EXERCISE AIM: Your response should be the lines from the one holding "text [187, 1451, 1053, 1532]" to the last line of the data below, copied exactly and with no additions.

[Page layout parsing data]
---*---

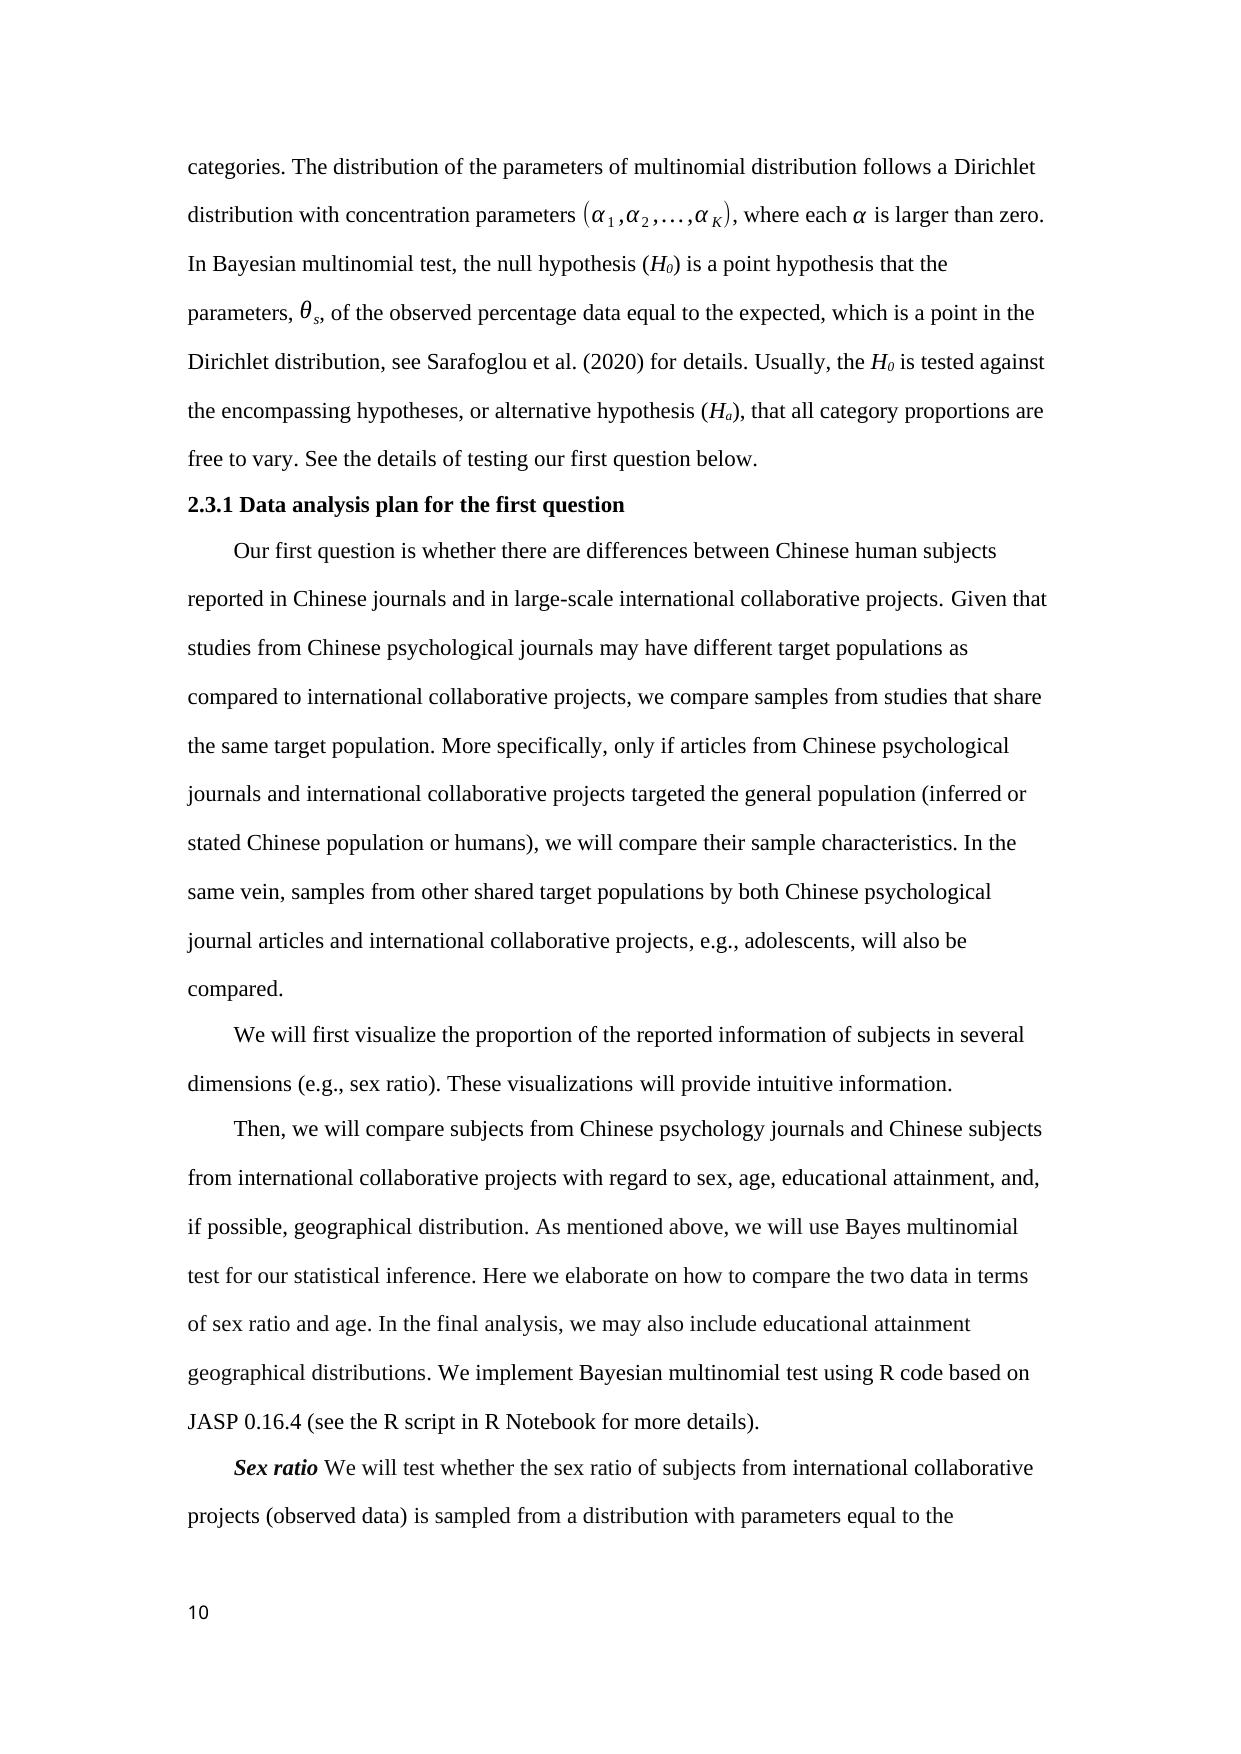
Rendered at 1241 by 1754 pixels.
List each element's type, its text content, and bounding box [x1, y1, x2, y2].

text Then, we will compare subjects from Chinese psychology journals and Chinese subjects from international collaborative projects with regard to sex, age, educational attainment, and, if possible, geographical distribution. As mentioned above, we will use Bayes multinomial test for our statistical inference. Here we elaborate on how to compare the two data in terms of sex ratio and age. In the final analysis, we may also include educational attainment geographical distributions. We implement Bayesian multinomial test using R code based on JASP 0.16.4 (see the R script in R Notebook for more details). [187, 1112, 1053, 1437]
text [187, 150, 1053, 475]
text Our first question is whether there are differences between Chinese human subjects reported in Chinese journals and in large-scale international collaborative projects. Given that studies from Chinese psychological journals may have different target populations as compared to international collaborative projects, we compare samples from studies that share the same target population. More specifically, only if articles from Chinese psychological journals and international collaborative projects targeted the general population (inferred or stated Chinese population or humans), we will compare their sample characteristics. In the same vein, samples from other shared target populations by both Chinese psychological journal articles and international collaborative projects, e.g., adolescents, will also be compared. [187, 534, 1053, 1005]
text 2.3.1 Data analysis plan for the first question [187, 488, 1053, 521]
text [187, 1451, 1053, 1532]
text We will first visualize the proportion of the reported information of subjects in several dimensions (e.g., sex ratio). These visualizations will provide intuitive information. [187, 1018, 1053, 1099]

---*---

REPLY TO THE TASK:
text [187, 1451, 1053, 1532]
text We will first visualize the proportion of the reported information of subjects in several dimensions (e.g., sex ratio). These visualizations will provide intuitive information. [187, 1018, 1053, 1099]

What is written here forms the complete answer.